● OPDRACHT:
Schrijf de tekst over de boeken die baron Van Westreenen aan de bibliotheek in Deventer schonk verder, te beginnen na de laatste zin.

● TEKSTFRAGMENT:
○ ○ ○ ○ ○

Een Baron schenkt boeken aan de bibliotheek in Deventer
Baron Willem Hendrik Jacob van Westreenen van Tiellant (1783-1848) kon vanaf 1810 met zijn familiekapitaal zonder veel concurrentie boeken kopen op veilingen en bij antiquaren. Hij bracht een prachtige collectie bij elkaar in zijn voorname stadspaleis aan de Prinsessegracht 30 in Den Haag. Op dit adres worden zijn verzamelingen nog steeds gekoesterd in wat nu het Museum van het Boek is. In de Athenaeumbibliotheek worden echter ook twee boeken uit de verzameling van de baron bewaard.
Door Bram Boers
Gedichten van Hegius
De baron verzamelde op meerdere terreinen, maar vooral handschriften en incunabelen. Hij schonk aan de toenmalige Stads- en Athenaeumbibliotheek in Deventer twee boeken. Het eerste was een uitgave van de gedichten van Alexander Hegius, in 1503 door Richard Pafraet in Deventer gedrukt (signatuur AB, 11 E 52 KL). Pafraet begon in 1477 in Deventer te drukken en ontwikkelde zich tot een van de belangrijkste incunabeldrukkers in de noordelijke Nederlanden. Naast dikke folianten voor theologen drukte Pafraet ook voor de leerlingen van de Latijnse school. De rector van de school, Alexander Hegius, woonde bij hem in. Hegius streefde naar een radicale vernieuwing van het schoolcurriculum. Hij wilde een einde maken aan het eindeloze uit het hoofd leren van middeleeuwse Latijnse grammaticale regels en de lectuur invoeren van zuiver klassiek Latijn en, zo mogelijk, Grieks. Hegius publiceerde zijn eigen Neolatijnse gedichten in 1503. Deze werden in de twintigste eeuw door Jan Bedaux, oud-directeur van de Athenaeumbibliotheek, als proefschrift vertaald en becommentarieerd.

○ ○ ○ ○ ○

[Items uit een verzameling]

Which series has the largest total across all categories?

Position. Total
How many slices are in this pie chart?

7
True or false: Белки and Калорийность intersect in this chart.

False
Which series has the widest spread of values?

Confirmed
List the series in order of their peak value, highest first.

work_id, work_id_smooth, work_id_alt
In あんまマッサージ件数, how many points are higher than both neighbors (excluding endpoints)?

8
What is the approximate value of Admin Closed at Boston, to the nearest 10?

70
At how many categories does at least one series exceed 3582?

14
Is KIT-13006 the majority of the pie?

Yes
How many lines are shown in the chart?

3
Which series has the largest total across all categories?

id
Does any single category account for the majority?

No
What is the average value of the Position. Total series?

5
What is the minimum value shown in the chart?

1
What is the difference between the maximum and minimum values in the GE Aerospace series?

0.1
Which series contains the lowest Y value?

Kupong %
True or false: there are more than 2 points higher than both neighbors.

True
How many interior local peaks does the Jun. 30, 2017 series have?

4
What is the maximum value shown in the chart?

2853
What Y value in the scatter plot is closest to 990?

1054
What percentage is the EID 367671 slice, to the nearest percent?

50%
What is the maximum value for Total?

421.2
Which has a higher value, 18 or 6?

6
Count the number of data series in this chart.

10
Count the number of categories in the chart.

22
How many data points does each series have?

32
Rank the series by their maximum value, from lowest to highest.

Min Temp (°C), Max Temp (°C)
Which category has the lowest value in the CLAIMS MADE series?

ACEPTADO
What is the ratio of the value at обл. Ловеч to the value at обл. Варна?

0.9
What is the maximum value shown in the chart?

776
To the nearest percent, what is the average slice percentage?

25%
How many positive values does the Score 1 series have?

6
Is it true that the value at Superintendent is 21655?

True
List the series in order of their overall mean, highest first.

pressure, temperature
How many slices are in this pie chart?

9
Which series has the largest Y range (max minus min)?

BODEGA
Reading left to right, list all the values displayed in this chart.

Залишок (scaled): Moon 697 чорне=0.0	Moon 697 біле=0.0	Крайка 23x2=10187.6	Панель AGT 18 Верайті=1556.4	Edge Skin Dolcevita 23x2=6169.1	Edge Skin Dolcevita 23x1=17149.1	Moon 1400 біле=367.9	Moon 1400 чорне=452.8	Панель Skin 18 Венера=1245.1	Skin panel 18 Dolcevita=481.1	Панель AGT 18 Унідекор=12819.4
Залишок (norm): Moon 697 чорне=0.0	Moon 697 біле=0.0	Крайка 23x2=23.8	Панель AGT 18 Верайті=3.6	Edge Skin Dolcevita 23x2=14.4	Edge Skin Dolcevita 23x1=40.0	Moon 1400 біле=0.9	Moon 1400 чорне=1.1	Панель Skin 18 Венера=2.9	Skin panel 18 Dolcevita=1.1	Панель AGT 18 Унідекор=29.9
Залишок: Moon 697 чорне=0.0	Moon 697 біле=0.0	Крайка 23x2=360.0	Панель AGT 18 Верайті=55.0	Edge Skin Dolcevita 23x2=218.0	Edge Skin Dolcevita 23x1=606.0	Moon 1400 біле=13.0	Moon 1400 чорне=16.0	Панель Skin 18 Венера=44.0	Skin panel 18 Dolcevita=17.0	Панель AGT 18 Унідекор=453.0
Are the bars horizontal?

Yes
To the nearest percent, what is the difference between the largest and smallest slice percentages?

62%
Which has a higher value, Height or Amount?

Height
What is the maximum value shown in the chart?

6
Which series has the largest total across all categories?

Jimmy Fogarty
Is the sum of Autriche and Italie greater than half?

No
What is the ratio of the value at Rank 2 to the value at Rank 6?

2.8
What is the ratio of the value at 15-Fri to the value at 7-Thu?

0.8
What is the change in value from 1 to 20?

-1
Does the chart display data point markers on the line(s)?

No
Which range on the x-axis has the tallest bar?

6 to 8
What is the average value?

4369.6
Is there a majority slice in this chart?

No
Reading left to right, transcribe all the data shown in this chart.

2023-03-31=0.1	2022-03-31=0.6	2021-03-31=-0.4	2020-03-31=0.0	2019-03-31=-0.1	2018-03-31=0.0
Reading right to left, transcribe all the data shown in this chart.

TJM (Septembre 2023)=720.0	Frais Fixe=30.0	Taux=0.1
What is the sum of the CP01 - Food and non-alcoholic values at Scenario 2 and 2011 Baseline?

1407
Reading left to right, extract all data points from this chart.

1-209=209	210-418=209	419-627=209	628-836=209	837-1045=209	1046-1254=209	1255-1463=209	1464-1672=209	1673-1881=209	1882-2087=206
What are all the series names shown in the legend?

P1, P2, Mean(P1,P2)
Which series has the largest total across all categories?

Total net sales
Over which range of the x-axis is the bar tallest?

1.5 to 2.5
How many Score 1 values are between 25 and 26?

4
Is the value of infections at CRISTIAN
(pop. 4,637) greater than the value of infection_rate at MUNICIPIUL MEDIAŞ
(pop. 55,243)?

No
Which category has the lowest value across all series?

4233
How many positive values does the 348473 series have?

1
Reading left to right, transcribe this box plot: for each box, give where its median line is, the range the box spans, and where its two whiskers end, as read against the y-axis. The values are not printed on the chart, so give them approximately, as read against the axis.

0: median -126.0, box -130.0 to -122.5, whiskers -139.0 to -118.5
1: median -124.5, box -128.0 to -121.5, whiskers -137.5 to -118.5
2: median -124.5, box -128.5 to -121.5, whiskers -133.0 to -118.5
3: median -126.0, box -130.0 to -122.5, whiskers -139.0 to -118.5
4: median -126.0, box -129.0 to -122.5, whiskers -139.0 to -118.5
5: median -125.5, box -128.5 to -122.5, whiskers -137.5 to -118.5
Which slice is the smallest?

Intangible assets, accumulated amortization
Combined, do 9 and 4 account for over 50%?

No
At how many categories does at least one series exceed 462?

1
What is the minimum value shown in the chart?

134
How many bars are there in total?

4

○ ○ ○ ○ ○

● UITKOMST:
Het exemplaar van de Deventer druk dat Baron Van Westreenen schonk had al een rijke provenance. In het boek staat een inscriptie dat het tot de verzameling van Jacobus Koning (1770-1832) had behoord. Koning verzamelde vooral incunabelen. Hij was een vurig Costeriaan en verdedigde door dik en dun de aanspraken van Haarlem op de eretitel van bakermat van de boekdrukkunst. Door financiële problemen geplaagd moest hij zijn bibliotheek in 1828 laten veilen. Op deze veiling was de Engelse bibliofiel Richard Heber aanwezig, die de meeste van de 200 (!) incunabelen wist te bemachtigen. Heber (1773-1833) bracht een gigantische bibliotheek tot stand. Om deze te huisvesten had hij acht huizen in Engeland, Frankrijk en België. Hij kon maar korte tijd van zijn nieuwe aanwinst genieten. Na zijn dood werden zijn boeken geveild. Op deze veiling kocht Baron Van Westreenen de Deventer druk.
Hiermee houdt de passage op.